A few things I am actively working on and that I think are worth considering for anyone in a similar situation:

Find your people around shared practice rather than shared belief. The ancestral health and rewilding world is full of people who are genuinely trying to live differently. Foraging groups, permaculture guilds, ancestral health meetups, regenerative farming communities. These are places where community can form around doing things together rather than just talking about them.

Prioritize depth over breadth in your relationships. Modern social life tends toward a large number of shallow connections. What the village provided was a small number of deep ones. Investing in fewer relationships with more genuine mutual knowledge and commitment is closer to what human beings actually need.

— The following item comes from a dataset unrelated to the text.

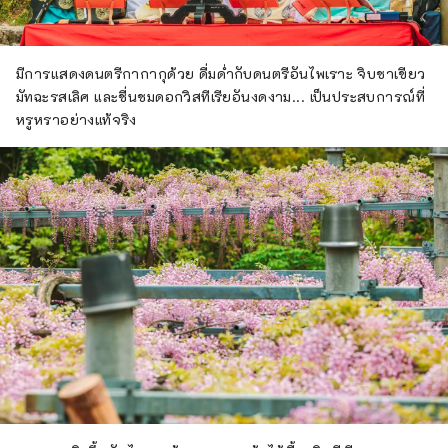
มีการแสดงดนตรีกากากุด้วย ดื่มด่ำกับดนตรีอันไพเราะ จิบชาเขียว
มัทฉะรสเลิศ และชื่นชมดอกวิสทีเรียอันงดงาม... เป็นประสบการณ์ที่
หรูหราอย่างแท้จริง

Find ways to be genuinely needed. One of the things that community provides that individual wellness protocols cannot is the experience of being necessary to other people. Volunteering, mentoring, participating in mutual aid networks, contributing real skills to your local community. Being needed by others is medicine in a way that being served by others is not.

Engage with the land wherever you are. Even in a city. Even in an apartment. A relationship with your local ecosystem, however small and fragmented, is a thread connecting you to something larger than yourself that the human nervous system recognizes and responds to.

And if you have access to indigenous or traditional knowledge keepers who are open to relationship, approach that with genuine humility, long term commitment, and real reciprocity rather than as a consumer seeking an experience. What those relationships have to offer goes far beyond anything available in the wellness marketplace. But they require something the wellness marketplace never asks of you. They require you to show up over time, to give as much as you receive, and to be willing to be changed by what you encounter.

The Path Forward

We are not going to rebuild the village overnight. The forces that dismantled it operated over centuries and their legacy is deeply embedded in how modern life is organized. But understanding what was lost and why it matters is the essential first step.

The ancestral health conversation needs to expand beyond food and movement and sleep. It needs to include community as a biological necessity, reciprocity as a health practice, and the healing of the deep cultural wounds that left so many of us without the social fabric our bodies and minds were designed to live inside.

That is not a comfortable conversation. It requires sitting with a history that is painful and complex and unresolved. It requires acknowledging that the wellness industry's individualized model, however well intentioned, is built on the same cultural assumptions that contributed to the problem in the first place.

But it is the conversation that actually gets to the root. And getting to the root is what ancestral health is supposed to be about.